Because even though this place is filled with Yankees and Hippies, it’s not like one can casually pass me by and nod politely before continuing on: there is nothing about Grace getting a bookshelf into a car that is “easy.” And it certainly doesn't look that way, so if someone passed me by, they’d probably feel compelled to offer help.
        Even if I turn said down said offer of help, in these situations, I apparently look so pathetic that the poor bystander is beyond obligated to essay their assistance. (Alright, ok fine, I admit: maybe this wasn't my first time lugging something off of the street by myself.)
        And then, this means that while we’re both grunting in an effort to shove the thing in the car, I’ll feel pressured to offer some kind- any kind of disclaimer, to insist that I’m not a Street Rat.
        And for those of you who have yet to get a bookshelf in a car, there’s not a big window of time to successfully spit out the entirety of that disclaimer, even when you’re as brief as a one Grace Douglas.

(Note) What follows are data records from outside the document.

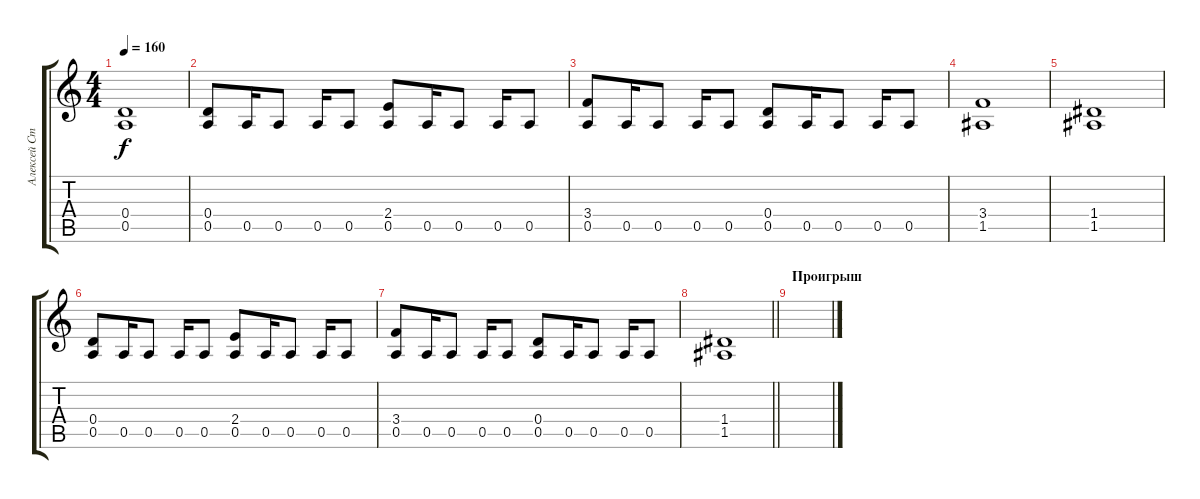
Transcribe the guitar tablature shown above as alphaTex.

\track ("Алексей Страйк" "Алексей Ст") {instrument distortionguitar}
\staff {score tabs}
\tuning (E4 B3 G3 D3 A2 D2) {hide}
\ts (4 4)
\tempo 160
\clef g2
\ks c
(0.4 0.5).1{dy f} |
(0.4 0.5).8 0.5.16 0.5.8 0.5.16 0.5.8 (2.4 0.5).8 0.5.16 0.5.8 0.5.16 0.5.8 |
(3.4 0.5).8 0.5.16 0.5.8 0.5.16 0.5.8 (0.4 0.5).8 0.5.16 0.5.8 0.5.16 0.5.8 |
(3.4 1.5).1 |
(1.4 1.5).1 |
(0.4 0.5).8 0.5.16 0.5.8 0.5.16 0.5.8 (2.4 0.5).8 0.5.16 0.5.8 0.5.16 0.5.8 |
(3.4 0.5).8 0.5.16 0.5.8 0.5.16 0.5.8 (0.4 0.5).8 0.5.16 0.5.8 0.5.16 0.5.8 |
\barLineRight lightlight
(1.4 1.5).1 |
\section ("" "Проигрыш")
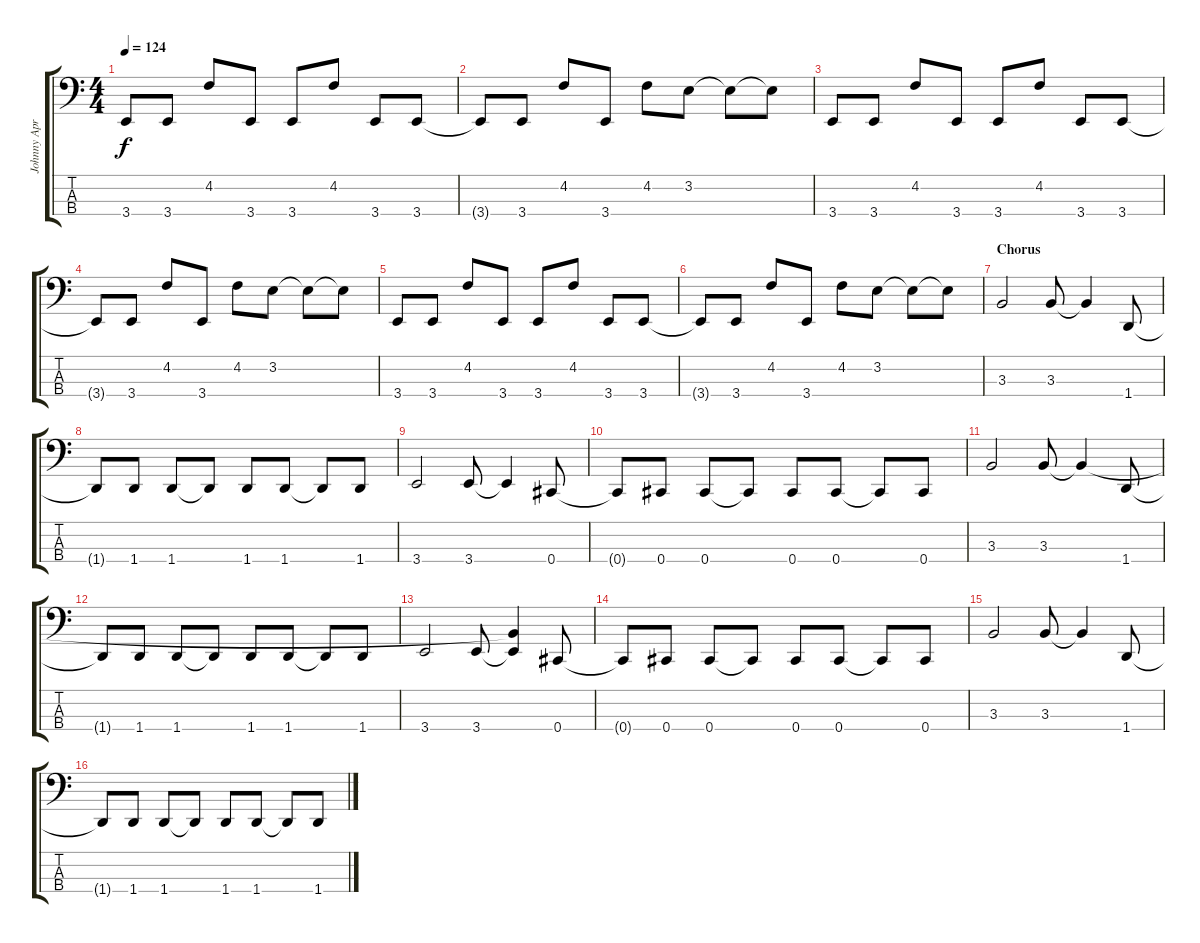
\track ("Johnny April - Bass" "Johnny Apr") {instrument electricbassfinger}
\staff {score tabs}
\tuning (Gb2 Db2 Ab1 Db1) {hide}
\ts (4 4)
\tempo 124
\clef f4
\ks c
3.4.8{dy f} 3.4.8 4.2.8 3.4.8 3.4.8 4.2.8 3.4.8 3.4.8 |
3.4{t}.8 3.4.8 4.2.8 3.4.8 4.2.8 3.2.8 3.2{t}.8 3.2{t}.8 |
3.4.8 3.4.8 4.2.8 3.4.8 3.4.8 4.2.8 3.4.8 3.4.8 |
3.4{t}.8 3.4.8 4.2.8 3.4.8 4.2.8 3.2.8 3.2{t}.8 3.2{t}.8 |
3.4.8 3.4.8 4.2.8 3.4.8 3.4.8 4.2.8 3.4.8 3.4.8 |
3.4{t}.8 3.4.8 4.2.8 3.4.8 4.2.8 3.2.8 3.2{t}.8 3.2{t}.8 |
\section ("" "Chorus")
3.3.2 3.3.8 3.3{t}.4 1.4.8 |
1.4{t}.8 1.4.8 1.4.8 1.4{t}.8 1.4.8 1.4.8 1.4{t}.8 1.4.8 |
3.4.2 3.4.8 3.4{t}.4 0.4.8 |
0.4{t}.8 0.4.8 0.4.8 0.4{t}.8 0.4.8 0.4.8 0.4{t}.8 0.4.8 |
3.3.2 3.3.8 3.3{t}.4 1.4.8 |
1.4{t}.8 1.4.8 1.4.8 1.4{t}.8 1.4.8 1.4.8 1.4{t}.8 1.4.8 |
3.4.2 3.4.8 (3.3{t} 3.4{t}).4 0.4.8 |
0.4{t}.8 0.4.8 0.4.8 0.4{t}.8 0.4.8 0.4.8 0.4{t}.8 0.4.8 |
\section ("" "")
3.3.2 3.3.8 3.3{t}.4 1.4.8 |
1.4{t}.8 1.4.8 1.4.8 1.4{t}.8 1.4.8 1.4.8 1.4{t}.8 1.4.8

        (I’m lying about that last line. I’m not at all brief, which makes the whole Street Rat Disclaimer IMPOSSIBLE to deliver)

        Fortunately, none of that happened, (but it could have, ok?) and I got the sucker home without incident. And while our nation did avoid a recent fiscal cliff, and while I’m sure Spawn has a vast collection of cleaning solutions underneath his sink, the best thing I could find to disinfect the Dog Crap Bookshelf was... Lysol 360 Degree Toilet cleaner. So yeah, you could say I worked at dousing all 360 degrees of the bookshelf with germicides:

Whatever. Germs are germs. Disinfectants are disinfectants. (All 360 degrees of them).

        After scraping off the dog crap and hauling it inside, (trust me: it was clean and sanitary) I was then faced with the task of painting the DCB (Dog Crap Bookshelf). After all, it probably felt pretty shabby next to our snazzy entertainment center, especially when it had streaked paint, like so:

        Somehow - SOMEHOW, I had (a tiny bit of) black acrylic craft paint. I have absolutely no idea where this came from. Seriously, the possibilities are endless. Yet from the dark recesses of a forgotten corner in a long-deserted closet, I had paint.

But not that much of it.


        I do not pretend to possess an ounce of knowledge of anything that would have actually backed up this theory, but what’s the worst that could happen, trying to extend the life of some old paint, with a formula that is also used for sealing/top coat?

What’s the worst that could happen? Um, this:

I’m just kidding.

Kind of.

        Fortunately it turned out to be clear when it dried, which I actually found kind of shocking and almost disappointing: that my craft-genius turned out to be accurate and made for a very… average-looking bookshelf.  

And to that, ladies and gentlemen, I say:

Dearest Spawn,
        You can take my fecal encrusted furniture, and you can take my ill-perceived (although well-intentioned) back alley misadventures, BUT YOU CANNOT TAKE MY MOD-PODGE.